I am very struck by the comments that the Minister is making about the improvement in schools. Will he congratulate the schools in Staffordshire Moorlands, where since 2010, we have gone from fewer than 70% of schools being good or outstanding to nearly 90% now?
My right hon. Friend’s intervention demonstrates the on-the-ground importance of the improvements in standards that we have seen over recent years. I have no doubt that that is down to the tremendous hard work of teachers, the local authority, parents and students, and I know that my right hon. Friend has been a strong champion of improving school performance. Of course, it is not just in Staffordshire; all around the country we are seeing that drive for standards and rocketing international comparisons. I thank her for raising that point; she was absolutely right to do so.
Crucially, this Bill will help to make sure that every young person and their family, whatever their background and wherever they are in the country, receives the support they need to be in school, to make sure they are attending, and to benefit from the transformation in educational standards that we have seen over the past few years.
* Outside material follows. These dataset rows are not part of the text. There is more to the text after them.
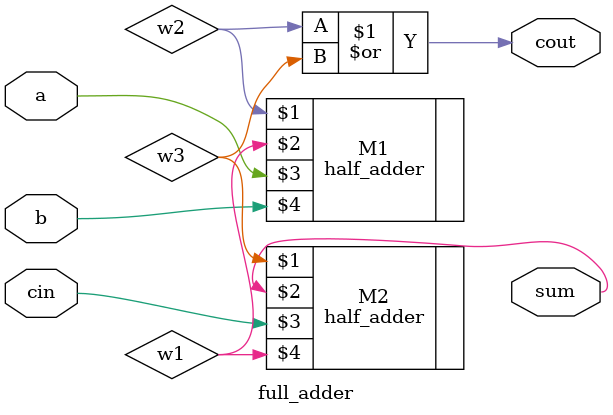
<source format=v>
module full_adder(
	output cout, sum,
	input a,b, cin
	);
	wire w1, w2, w3;
	
	half_adder M1(w2, w1, a, b);
	half_adder M2(w3, sum, cin, w1);
	or 		  M3(cout, w2, w3);
endmodule
</source>
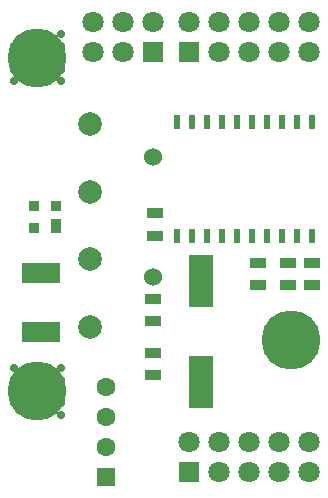
<source format=gbr>
G04 #@! TF.GenerationSoftware,KiCad,Pcbnew,5.0.0-fee4fd1~66~ubuntu16.04.1*
G04 #@! TF.CreationDate,2018-09-25T20:47:50+02:00*
G04 #@! TF.ProjectId,bus-module_attiny1634,6275732D6D6F64756C655F617474696E,B*
G04 #@! TF.SameCoordinates,Original*
G04 #@! TF.FileFunction,Soldermask,Top*
G04 #@! TF.FilePolarity,Negative*
%FSLAX46Y46*%
G04 Gerber Fmt 4.6, Leading zero omitted, Abs format (unit mm)*
G04 Created by KiCad (PCBNEW 5.0.0-fee4fd1~66~ubuntu16.04.1) date Tue Sep 25 20:47:50 2018*
%MOMM*%
%LPD*%
G01*
G04 APERTURE LIST*
%ADD10R,0.508000X1.270000*%
%ADD11C,0.850000*%
%ADD12C,0.100000*%
%ADD13R,0.850000X0.850000*%
%ADD14R,0.850000X1.200000*%
%ADD15R,1.998980X4.500880*%
%ADD16R,1.397000X0.889000*%
%ADD17R,3.200400X1.780540*%
%ADD18C,2.000000*%
%ADD19C,5.000000*%
%ADD20C,1.800000*%
%ADD21R,1.800000X1.800000*%
%ADD22C,1.600000*%
%ADD23R,1.600000X1.600000*%
%ADD24C,0.700000*%
%ADD25C,1.524000*%
G04 APERTURE END LIST*
D10*
G04 #@! TO.C,U3*
X94480000Y-89289000D03*
X95750000Y-89289000D03*
X97020000Y-89289000D03*
X98290000Y-89289000D03*
X99560000Y-89289000D03*
X100830000Y-89289000D03*
X102100000Y-89289000D03*
X103370000Y-89289000D03*
X104640000Y-89289000D03*
X105910000Y-89289000D03*
X105910000Y-98941000D03*
X104640000Y-98941000D03*
X103370000Y-98941000D03*
X102100000Y-98941000D03*
X100830000Y-98941000D03*
X99560000Y-98941000D03*
X98290000Y-98941000D03*
X97020000Y-98941000D03*
X95750000Y-98941000D03*
X94480000Y-98941000D03*
G04 #@! TD*
D11*
G04 #@! TO.C,D2*
X82354000Y-98240000D03*
D12*
G36*
X82779000Y-98665000D02*
X81929000Y-98665000D01*
X81929000Y-97815000D01*
X82779000Y-97815000D01*
X82779000Y-98665000D01*
X82779000Y-98665000D01*
G37*
D13*
X82354000Y-96340000D03*
X84254000Y-96340000D03*
D14*
X84254000Y-98059620D03*
G04 #@! TD*
D15*
G04 #@! TO.C,U1*
X96512000Y-111260000D03*
X96512000Y-102761160D03*
G04 #@! TD*
D16*
G04 #@! TO.C,R2*
X105910000Y-103068500D03*
X105910000Y-101163500D03*
G04 #@! TD*
G04 #@! TO.C,R3*
X103878000Y-103068500D03*
X103878000Y-101163500D03*
G04 #@! TD*
G04 #@! TO.C,R4*
X101338000Y-103068500D03*
X101338000Y-101163500D03*
G04 #@! TD*
G04 #@! TO.C,C5*
X92575000Y-96972500D03*
X92575000Y-98877500D03*
G04 #@! TD*
D17*
G04 #@! TO.C,F1*
X82923000Y-107018200D03*
X82923000Y-102014400D03*
G04 #@! TD*
D16*
G04 #@! TO.C,C2*
X92448000Y-106116500D03*
X92448000Y-104211500D03*
G04 #@! TD*
G04 #@! TO.C,C3*
X92448000Y-108783500D03*
X92448000Y-110688500D03*
G04 #@! TD*
D18*
G04 #@! TO.C,J6*
X87114000Y-95156400D03*
G04 #@! TD*
G04 #@! TO.C,J5*
X87120200Y-100896800D03*
G04 #@! TD*
G04 #@! TO.C,J4*
X87114000Y-106637200D03*
G04 #@! TD*
G04 #@! TO.C,J7*
X87114000Y-89416000D03*
G04 #@! TD*
D19*
G04 #@! TO.C,HOLE_2.5mm*
X82650000Y-112070000D03*
G04 #@! TD*
G04 #@! TO.C,HOLE_2.5mm*
X82650000Y-83820000D03*
G04 #@! TD*
D20*
G04 #@! TO.C,J3*
X87368000Y-80780000D03*
X87368000Y-83320000D03*
X89908000Y-80780000D03*
X89908000Y-83320000D03*
X92448000Y-80780000D03*
D21*
X92448000Y-83320000D03*
G04 #@! TD*
D19*
G04 #@! TO.C,H1*
X104132000Y-107704000D03*
G04 #@! TD*
D20*
G04 #@! TO.C,J2*
X105656000Y-116340000D03*
X105656000Y-118880000D03*
X103116000Y-116340000D03*
X103116000Y-118880000D03*
X100576000Y-116340000D03*
X100576000Y-118880000D03*
X98036000Y-116340000D03*
X98036000Y-118880000D03*
X95496000Y-116340000D03*
D21*
X95496000Y-118880000D03*
G04 #@! TD*
D20*
G04 #@! TO.C,J1*
X105656000Y-80780000D03*
X105656000Y-83320000D03*
X103116000Y-80780000D03*
X103116000Y-83320000D03*
X100576000Y-80780000D03*
X100576000Y-83320000D03*
X98036000Y-80780000D03*
X98036000Y-83320000D03*
X95496000Y-80780000D03*
D21*
X95496000Y-83320000D03*
G04 #@! TD*
D22*
G04 #@! TO.C,U5*
X88434800Y-111666400D03*
X88434800Y-114206400D03*
X88434800Y-116746400D03*
D23*
X88434800Y-119286400D03*
G04 #@! TD*
D24*
G04 #@! TO.C,REF\002A\002A*
X80650000Y-85820000D03*
X81650000Y-85820000D03*
X84650000Y-85820000D03*
X83650000Y-85820000D03*
X82650000Y-85820000D03*
G04 #@! TD*
G04 #@! TO.C,REF\002A\002A*
X84650000Y-110070000D03*
X83650000Y-110070000D03*
X80650000Y-110070000D03*
X81650000Y-110070000D03*
X82650000Y-110070000D03*
G04 #@! TD*
G04 #@! TO.C,REF\002A\002A*
X84650000Y-84820000D03*
X84650000Y-83820000D03*
X84650000Y-81820000D03*
X84650000Y-82820000D03*
G04 #@! TD*
G04 #@! TO.C,REF\002A\002A*
X84650000Y-114070000D03*
X84650000Y-113070000D03*
X84650000Y-111070000D03*
X84650000Y-112070000D03*
G04 #@! TD*
D25*
G04 #@! TO.C,R7*
X92448000Y-102370000D03*
X92448000Y-92210000D03*
G04 #@! TD*
M02*

</source>
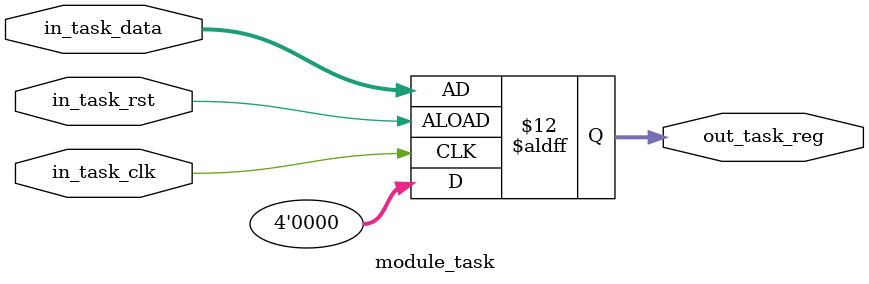
<source format=sv>
module module_task (
    input wire in_task_clk,
    input wire [3:0] in_task_data,
    input wire in_task_rst,
    output reg [3:0] out_task_reg
);
    task automatic compute_next_reg_value;
    input [3:0] current_reg;
    input [3:0] data_in;
    input logic rst_n;
    output [3:0] next_reg_value;
    begin
    if (!rst_n) begin
        next_reg_value = 4'b0;
    end else begin
        next_reg_value = data_in;
    end
    end
    endtask
    always_ff @(posedge in_task_clk or negedge in_task_rst) begin
    reg [3:0] next_val;
    compute_next_reg_value(out_task_reg, in_task_data, !in_task_rst, next_val);
    out_task_reg <= next_val;
    end
endmodule


</source>
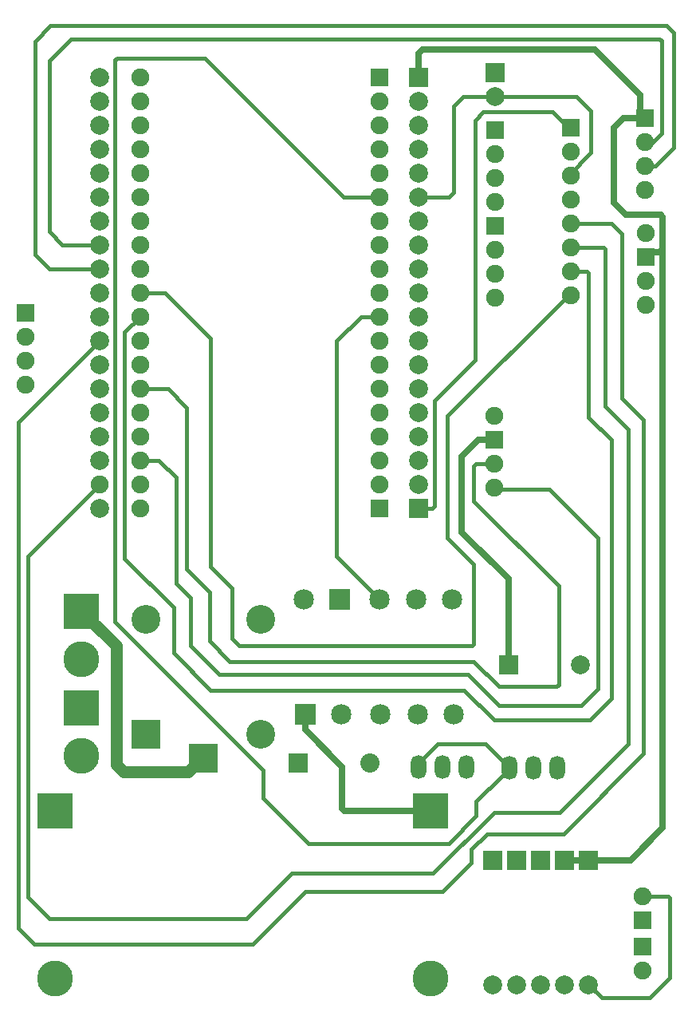
<source format=gbr>
%TF.GenerationSoftware,Altium Limited,Altium Designer,21.3.2 (30)*%
G04 Layer_Physical_Order=1*
G04 Layer_Color=255*
%FSLAX25Y25*%
%MOIN*%
%TF.SameCoordinates,C3D6B9D7-463A-470E-9858-FE52AE1E130A*%
%TF.FilePolarity,Positive*%
%TF.FileFunction,Copper,L1,Top,Signal*%
%TF.Part,Single*%
G01*
G75*
%TA.AperFunction,Conductor*%
%ADD10C,0.01500*%
%ADD11C,0.02500*%
%ADD12C,0.05000*%
%TA.AperFunction,ComponentPad*%
%ADD13R,0.07500X0.07500*%
%ADD14C,0.07500*%
%ADD15C,0.15000*%
%ADD16R,0.15000X0.15000*%
%ADD17R,0.08000X0.08000*%
%ADD18C,0.08000*%
%ADD19C,0.12000*%
%ADD20R,0.12000X0.12000*%
%ADD21R,0.15000X0.15000*%
%ADD22R,0.08500X0.08500*%
%ADD23C,0.08500*%
%ADD24R,0.07500X0.07500*%
%ADD25C,0.07906*%
%ADD26R,0.07906X0.07906*%
%ADD27R,0.07906X0.07906*%
%ADD28O,0.06600X0.10000*%
D10*
X48379Y402000D02*
X85000D01*
X47500Y166500D02*
X109500Y104500D01*
X47500Y166500D02*
Y401121D01*
X48379Y402000D01*
X143000Y344000D02*
X158000D01*
X85000Y402000D02*
X143000Y344000D01*
X238000Y323000D02*
X251621D01*
X237000D02*
X238000D01*
X206000Y222000D02*
X229000D01*
X58000Y263779D02*
X69721D01*
X237000Y353000D02*
X246500Y362500D01*
X51500Y193000D02*
Y287500D01*
X58000Y294000D01*
X68500Y304000D02*
X87500Y285000D01*
X58000Y304000D02*
X68500D01*
X150200Y294000D02*
X158000D01*
X279500Y18000D02*
Y51121D01*
X278621Y52000D02*
X279500Y51121D01*
X81659Y109500D02*
X84500D01*
X72000Y153500D02*
X87500Y138000D01*
X79000Y156500D02*
X91000Y144500D01*
X195000D01*
X95500Y150000D02*
X197500D01*
X87500Y138000D02*
X193500D01*
X197500Y217000D02*
X233000Y181500D01*
X245500Y252000D02*
X255000Y242500D01*
X252500Y256466D02*
X262000Y246966D01*
X259500Y260000D02*
X268500Y251000D01*
Y111500D02*
Y251000D01*
X198475Y85475D02*
Y91475D01*
X209226Y102226D01*
X127000Y54000D02*
X184500D01*
X196500Y66000D01*
Y71500D01*
X128379Y74000D02*
X187000D01*
X180500Y61500D02*
X206000Y87000D01*
X196500Y71500D02*
X203000Y78000D01*
X187000Y74000D02*
X198475Y85475D01*
X209226Y102226D02*
X209545D01*
X212500Y105180D01*
Y105500D01*
X209824Y108176D02*
X210144D01*
X212500Y105500D02*
Y105820D01*
X182300Y115500D02*
X202500D01*
X174500Y107700D02*
X182300Y115500D01*
X202500D02*
X209824Y108176D01*
X174500Y106000D02*
Y107700D01*
X210144Y108176D02*
X212500Y105820D01*
X268000Y52000D02*
X278621D01*
X206000Y87000D02*
X233500D01*
X206000Y125500D02*
X246000D01*
X233500Y87000D02*
X262000Y115500D01*
X235000Y78000D02*
X268500Y111500D01*
X203000Y78000D02*
X235000D01*
X11000Y51500D02*
X20000Y42500D01*
X102500D01*
X104932Y31932D02*
X127000Y54000D01*
X102500Y42500D02*
X121500Y61500D01*
X180500D01*
X109500Y92879D02*
X128379Y74000D01*
X109500Y92879D02*
Y104500D01*
X174500Y214000D02*
X180121D01*
X181000Y214879D01*
X186500Y201500D02*
Y252500D01*
X181000Y214879D02*
Y259000D01*
X251000Y9500D02*
X271000D01*
X245500Y15000D02*
X251000Y9500D01*
X271000D02*
X279500Y18000D01*
X225000Y14500D02*
X225500Y15000D01*
X140000Y283800D02*
X150200Y294000D01*
X20500Y415500D02*
X278000D01*
X29000Y410000D02*
X275121D01*
X189000Y346000D02*
Y382000D01*
X193000Y386000D01*
X206500D01*
X198000Y376000D02*
X201500Y379500D01*
X230500D01*
X174500Y344000D02*
X187000D01*
X251621Y323000D02*
X252500Y322121D01*
X255000Y333000D02*
X259500Y328500D01*
X237000Y333000D02*
X255000D01*
X273500Y357000D02*
X281000Y364500D01*
X267000Y357000D02*
X273500D01*
X267000Y367000D02*
X272500D01*
X276000Y370500D01*
X278000Y415500D02*
X281000Y412500D01*
X240500Y386000D02*
X246500Y380000D01*
X206500Y386000D02*
X240500D01*
X281000Y364500D02*
Y412500D01*
X276000Y370500D02*
Y409121D01*
X275121Y410000D02*
X276000Y409121D01*
X259500Y260000D02*
Y328500D01*
X245500Y252000D02*
Y312121D01*
X252500Y256466D02*
Y322121D01*
X244621Y313000D02*
X245500Y312121D01*
X230500Y379500D02*
X237000Y373000D01*
X246500Y362500D02*
Y380000D01*
X7000Y38500D02*
X13568Y31932D01*
X104932D01*
X87500Y189500D02*
Y285000D01*
X140000Y194000D02*
Y283800D01*
X79000Y156500D02*
Y176500D01*
X87000Y158500D02*
X95500Y150000D01*
X99500Y156500D02*
X196621D01*
X96500Y159500D02*
X99500Y156500D01*
X87000Y158500D02*
Y179000D01*
X96500Y159500D02*
Y180500D01*
X77500Y188500D02*
X87000Y179000D01*
X87500Y189500D02*
X96500Y180500D01*
X7000Y250000D02*
X41000Y284000D01*
X14000Y320000D02*
X20000Y314000D01*
X20000Y329500D02*
X25500Y324000D01*
X20000Y314000D02*
X41000D01*
X25500Y324000D02*
X41000D01*
X187000Y344000D02*
X189000Y346000D01*
X181000Y259000D02*
X198000Y276000D01*
Y376000D01*
X197500Y217000D02*
Y231621D01*
X198379Y232500D01*
X206000D01*
X186500Y252500D02*
X237000Y303000D01*
X238000Y313000D02*
X244621D01*
X229000Y222000D02*
X249500Y201500D01*
X14000Y320000D02*
Y409000D01*
X20500Y415500D01*
X20000Y329500D02*
Y401000D01*
X29000Y410000D01*
X77500Y188500D02*
Y256000D01*
X65800Y234000D02*
X73000Y226800D01*
X58000Y234000D02*
X65800D01*
X69721Y263779D02*
X77500Y256000D01*
X140000Y194000D02*
X158000Y176000D01*
X186500Y201500D02*
X197500Y190500D01*
X193500Y138000D02*
X206000Y125500D01*
X196621Y156500D02*
X197500Y157379D01*
Y190500D01*
X262000Y115500D02*
Y246966D01*
X255000Y134500D02*
Y242500D01*
X7000Y38500D02*
Y250000D01*
X11000Y51500D02*
Y194000D01*
X51500Y193000D02*
X72000Y172500D01*
X73000Y182500D02*
Y226800D01*
X11000Y194000D02*
X41000Y224000D01*
X197500Y150000D02*
X208000Y139500D01*
X246000Y125500D02*
X255000Y134500D01*
X208000Y131500D02*
X242393D01*
X249500Y138607D01*
X195000Y144500D02*
X208000Y131500D01*
X208000Y139500D02*
X232121D01*
X233000Y140379D01*
Y181500D01*
X249500Y138607D02*
Y201500D01*
X73000Y182500D02*
X79000Y176500D01*
X72000Y153500D02*
Y172500D01*
D11*
X267000Y377000D02*
Y386500D01*
X127000Y121500D02*
X142500Y106000D01*
X127000Y121500D02*
Y128000D01*
X192500Y204000D02*
X212000Y184500D01*
X276500Y80500D02*
Y322143D01*
X143500Y87500D02*
X179500D01*
X240000Y67000D02*
X245500D01*
X263000D01*
X276500Y80500D01*
X192500Y204000D02*
Y235500D01*
X271473Y320973D02*
X275330D01*
X276500Y322143D01*
X269500Y319000D02*
X271473Y320973D01*
X276500Y322143D02*
Y335621D01*
X275621Y336500D02*
X276500Y335621D01*
X261000Y336500D02*
X275621D01*
X256000Y341500D02*
X261000Y336500D01*
X175964Y405500D02*
X248000D01*
X174500Y394000D02*
Y404036D01*
X175964Y405500D01*
X256000Y341500D02*
Y373000D01*
X260000Y377000D01*
X267000D01*
X248000Y405500D02*
X267000Y386500D01*
X199500Y242500D02*
X206000D01*
X192500Y235500D02*
X199500Y242500D01*
X212000Y148450D02*
Y184500D01*
X142500Y88500D02*
X143500Y87500D01*
X142500Y88500D02*
Y106000D01*
D12*
X81659Y109500D02*
X81749Y109410D01*
X50929Y104000D02*
X78071D01*
X48000Y106929D02*
X50929Y104000D01*
X78071D02*
X81749Y107678D01*
Y109410D01*
X48000Y106929D02*
Y156500D01*
X33500Y171000D02*
X48000Y156500D01*
D13*
X158000Y214000D02*
D03*
Y394000D02*
D03*
D14*
Y224000D02*
D03*
Y234000D02*
D03*
Y244000D02*
D03*
Y254000D02*
D03*
Y264000D02*
D03*
Y274000D02*
D03*
Y284000D02*
D03*
Y294000D02*
D03*
Y304000D02*
D03*
Y314000D02*
D03*
Y324000D02*
D03*
Y334000D02*
D03*
Y344000D02*
D03*
Y354000D02*
D03*
Y364000D02*
D03*
Y374000D02*
D03*
Y384000D02*
D03*
X58000Y394000D02*
D03*
Y384000D02*
D03*
Y374000D02*
D03*
Y364000D02*
D03*
Y354000D02*
D03*
Y344000D02*
D03*
Y334000D02*
D03*
Y324000D02*
D03*
Y314000D02*
D03*
Y304000D02*
D03*
Y294000D02*
D03*
Y284000D02*
D03*
Y274000D02*
D03*
Y264000D02*
D03*
Y254000D02*
D03*
Y244000D02*
D03*
Y234000D02*
D03*
Y224000D02*
D03*
Y214000D02*
D03*
X269500Y299000D02*
D03*
Y309000D02*
D03*
Y329000D02*
D03*
X41000Y224000D02*
D03*
X238000Y363000D02*
D03*
Y353000D02*
D03*
Y343000D02*
D03*
Y333000D02*
D03*
Y323000D02*
D03*
Y313000D02*
D03*
Y303000D02*
D03*
X206500Y302000D02*
D03*
Y312000D02*
D03*
Y322000D02*
D03*
Y342000D02*
D03*
Y352000D02*
D03*
Y362000D02*
D03*
X268000Y21000D02*
D03*
Y52000D02*
D03*
X206000Y222500D02*
D03*
Y232500D02*
D03*
Y252500D02*
D03*
X269000Y367000D02*
D03*
Y357000D02*
D03*
Y347000D02*
D03*
X10000Y285500D02*
D03*
Y275500D02*
D03*
Y265500D02*
D03*
D15*
X22500Y17500D02*
D03*
X179500D02*
D03*
X33500Y151000D02*
D03*
Y110500D02*
D03*
D16*
X22500Y87500D02*
D03*
X179500D02*
D03*
D17*
X124000Y107500D02*
D03*
D18*
X154000D02*
D03*
D19*
X108500Y119500D02*
D03*
X60500Y167500D02*
D03*
X108500D02*
D03*
D20*
X84500Y109500D02*
D03*
X60500Y119500D02*
D03*
D21*
X33500Y171000D02*
D03*
Y130500D02*
D03*
D22*
X127000Y128000D02*
D03*
X141500Y176000D02*
D03*
D23*
X126500D02*
D03*
X158500Y128000D02*
D03*
X158000Y176000D02*
D03*
X173500D02*
D03*
X174000Y128000D02*
D03*
X142000D02*
D03*
X188500Y176000D02*
D03*
X189000Y128000D02*
D03*
D24*
X269500Y319000D02*
D03*
X238000Y373000D02*
D03*
X206500Y332000D02*
D03*
Y372000D02*
D03*
X268000Y31000D02*
D03*
Y42000D02*
D03*
X206000Y242500D02*
D03*
X269000Y377000D02*
D03*
X10000Y295500D02*
D03*
D25*
X41000Y214000D02*
D03*
Y234000D02*
D03*
Y244000D02*
D03*
Y254000D02*
D03*
Y264000D02*
D03*
Y274000D02*
D03*
Y284000D02*
D03*
Y294000D02*
D03*
Y304000D02*
D03*
Y314000D02*
D03*
Y324000D02*
D03*
Y334000D02*
D03*
Y344000D02*
D03*
Y354000D02*
D03*
Y364000D02*
D03*
Y374000D02*
D03*
Y384000D02*
D03*
Y394000D02*
D03*
X205500Y15000D02*
D03*
X215500D02*
D03*
X225500D02*
D03*
X235500D02*
D03*
X245500D02*
D03*
X174500Y384000D02*
D03*
Y374000D02*
D03*
Y364000D02*
D03*
Y354000D02*
D03*
Y344000D02*
D03*
Y334000D02*
D03*
Y324000D02*
D03*
Y314000D02*
D03*
Y304000D02*
D03*
Y294000D02*
D03*
Y284000D02*
D03*
Y274000D02*
D03*
Y264000D02*
D03*
Y254000D02*
D03*
Y244000D02*
D03*
Y234000D02*
D03*
Y224000D02*
D03*
X206500Y386000D02*
D03*
X242000Y148500D02*
D03*
D26*
X245500Y67000D02*
D03*
X235500D02*
D03*
X225500D02*
D03*
X215500D02*
D03*
X205500D02*
D03*
X212000Y148450D02*
D03*
D27*
X174500Y394000D02*
D03*
Y214000D02*
D03*
X206500Y396000D02*
D03*
D28*
X212500Y105500D02*
D03*
X222500D02*
D03*
X232500D02*
D03*
X174500Y106000D02*
D03*
X184500D02*
D03*
X194500D02*
D03*
%TF.MD5,93e1f726d2d207942ebf9d68eae19ec0*%
M02*

</source>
I sincerely thank all right hon. and hon. Members for their contributions today; my hon. Friend the Member for Southend West (Anna Firth) spoke passionately about the importance of delivering this Bill, and I thank her for her contribution. I know that this issue is important to her, and one that she has raised many times with Ministers and with my right hon. Friend the Member for Chelmsford. I thought my hon. Friend spoke very eloquently about the importance of delivering this Bill and its value to her constituents.
Finally, I congratulate my right hon. Friend the Member for Chelmsford on bringing forward this important Bill, which the Government are delighted to support. I commend it to the House.